AIM OF THE TASK | Write the following entries out again exactly, skipping each image.

EXCERPTED RECORDS |
########
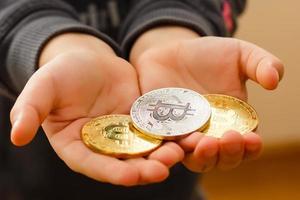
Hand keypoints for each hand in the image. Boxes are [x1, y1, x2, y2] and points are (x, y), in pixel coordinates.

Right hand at [10, 33, 182, 185]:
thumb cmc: (62, 73)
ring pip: (144, 150)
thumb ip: (30, 110)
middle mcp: (102, 146)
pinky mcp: (141, 122)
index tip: (130, 177)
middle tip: (164, 169)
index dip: (110, 173)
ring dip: (162, 154)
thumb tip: (15, 136)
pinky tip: (186, 134)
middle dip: (144, 169)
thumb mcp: (44, 87)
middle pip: (123, 163)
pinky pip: (157, 131)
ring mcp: (124, 135)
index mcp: (76, 145)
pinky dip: (170, 135)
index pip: (92, 165)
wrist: (89, 60)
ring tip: (179, 152)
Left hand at [130, 26, 283, 171]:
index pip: (246, 146)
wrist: (173, 52)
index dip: (250, 147)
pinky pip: (164, 147)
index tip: (252, 138)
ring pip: (193, 159)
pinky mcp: (162, 132)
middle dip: (226, 154)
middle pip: (221, 158)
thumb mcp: (240, 55)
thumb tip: (275, 81)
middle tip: (226, 140)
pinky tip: (172, 144)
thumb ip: (261, 64)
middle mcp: (210, 135)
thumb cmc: (209, 55)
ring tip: (201, 143)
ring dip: (200, 157)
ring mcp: (185, 136)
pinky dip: (168, 150)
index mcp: (233, 123)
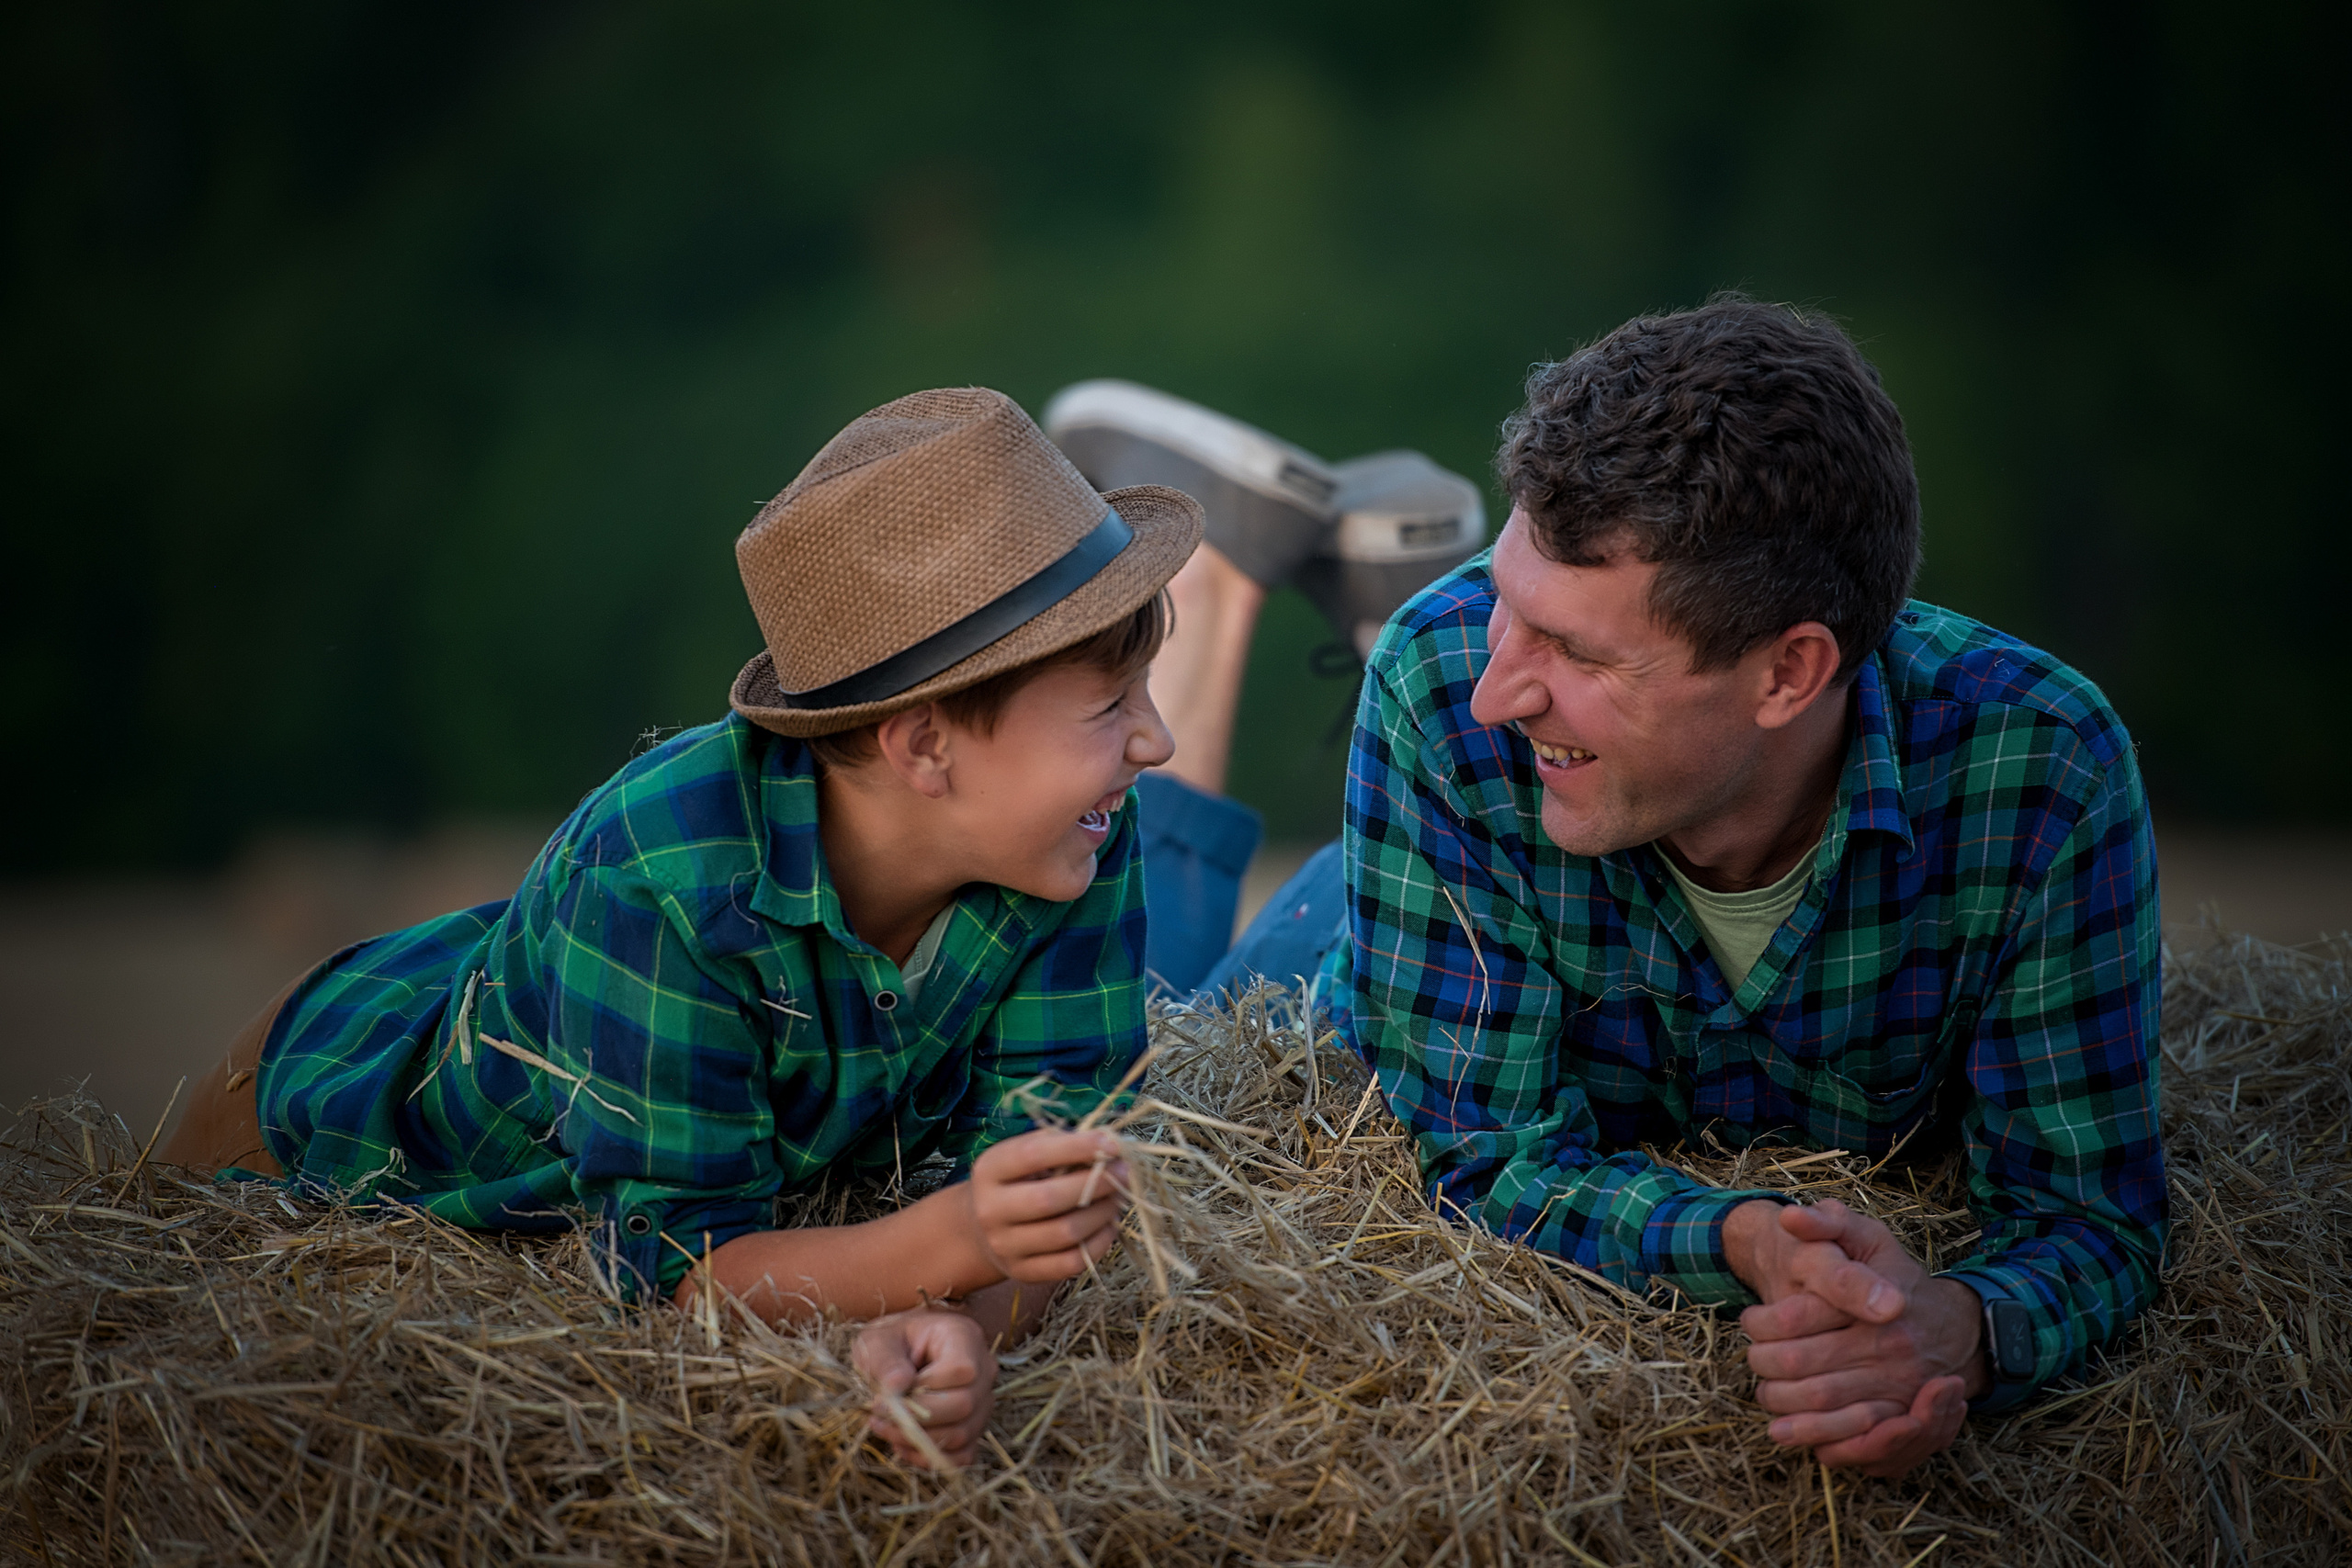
########
RESPONSE BELOW |
Hand keypoints for each hand in the image. Boxes are [x1, y1, x2, y2] and points are (x, y), in pixel coordinates.

Right hand at [10, 33, 182, 185]:
thumb cmc: (62, 73)
ring pip: (144, 150)
thumb ip: (30, 110)
middle mcp: (102, 146)
pinky mcp: (141, 122)
index tip: (130, 177)
middle tip: (164, 169)
index dip: (110, 173)
ring dip: (162, 154)
thumb tip: (15, 136)
pinky tip: (186, 134)
middle dip: (144, 169)
thumb mcp: (44, 87)
middle pip: (123, 163)
pinky pip: (157, 131)
ring mcp: (124, 135)
index mcp: (76, 145)
pinky dip: (170, 135)
index pip: (92, 165)
wrist: (89, 60)
ring tip: (179, 152)
Left hand at [130, 26, 283, 171]:
index pip: (246, 146)
wrist: (173, 52)
index dip: (250, 147)
pinky pip: (164, 147)
index tip: (252, 138)
ring pip: (193, 159)
pinky mcp: (162, 132)
middle dip: (226, 154)
middle pip: (221, 158)
thumb mcp: (240, 55)
thumb tip: (275, 81)
middle tip: (226, 140)
pinky tip: (172, 144)
thumb ip: (261, 64)
middle mcp: (210, 135)
thumb cmc: (209, 55)
ring tip: (201, 143)
ring dip: (200, 157)
ring mcp: (185, 136)
pinky dip: (168, 150)
index mcp: (233, 123)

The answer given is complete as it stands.